■ **What you will do**
When a line contains the string "جستجوی", it counts once; give the total of such lines in the entries below and nothing else.

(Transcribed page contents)

-------------------------

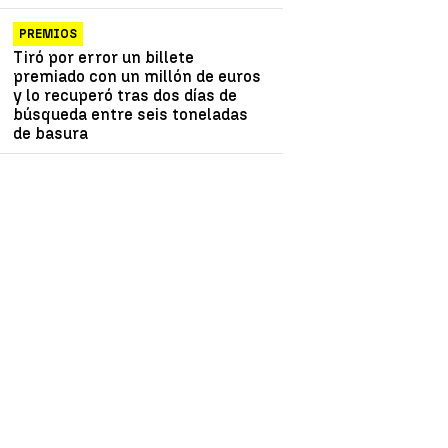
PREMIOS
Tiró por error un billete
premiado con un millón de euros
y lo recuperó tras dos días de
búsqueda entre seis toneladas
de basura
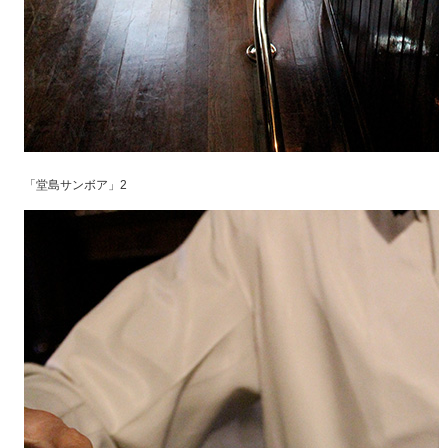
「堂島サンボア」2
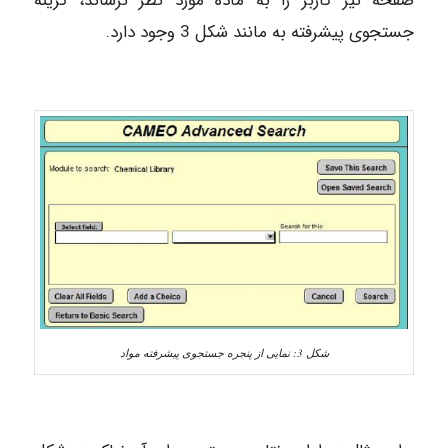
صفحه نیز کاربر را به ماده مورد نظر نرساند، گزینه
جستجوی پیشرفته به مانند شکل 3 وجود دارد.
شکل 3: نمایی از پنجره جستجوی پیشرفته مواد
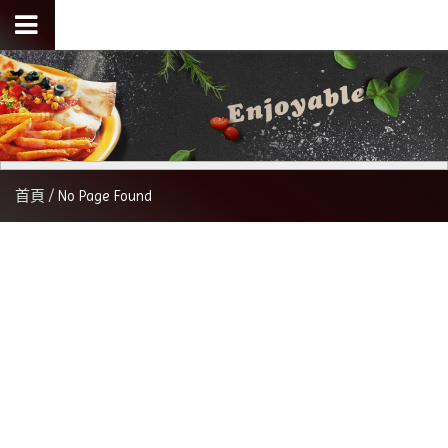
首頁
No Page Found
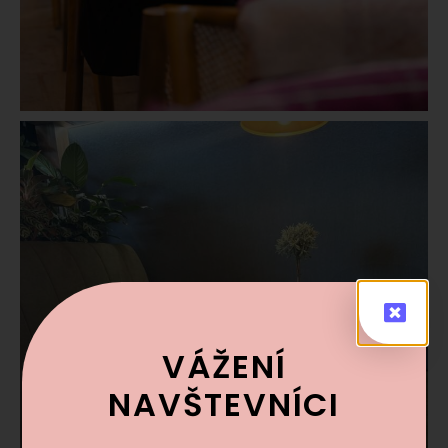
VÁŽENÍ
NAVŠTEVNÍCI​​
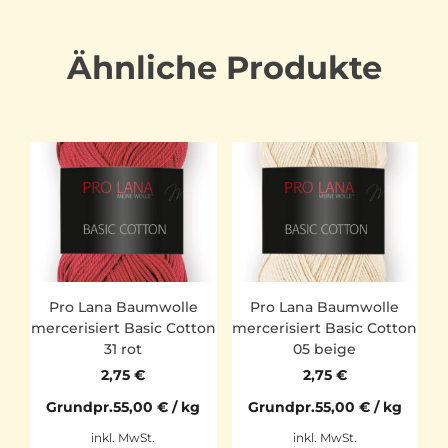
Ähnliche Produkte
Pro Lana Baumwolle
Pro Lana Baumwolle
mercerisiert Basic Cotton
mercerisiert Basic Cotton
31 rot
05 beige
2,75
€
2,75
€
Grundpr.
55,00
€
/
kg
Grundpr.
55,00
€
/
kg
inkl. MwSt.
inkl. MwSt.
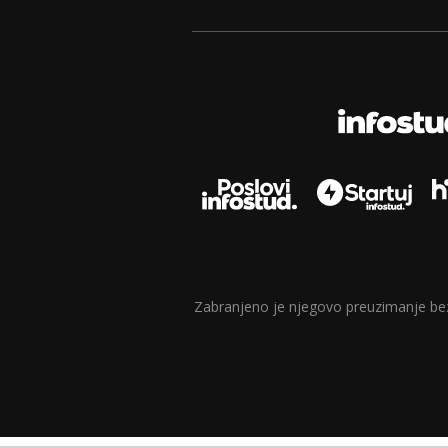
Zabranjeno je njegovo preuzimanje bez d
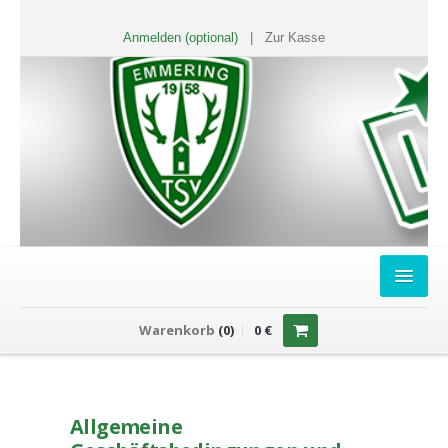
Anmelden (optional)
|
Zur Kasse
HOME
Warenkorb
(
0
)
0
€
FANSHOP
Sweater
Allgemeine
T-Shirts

-------------------------

■ **Solution**
2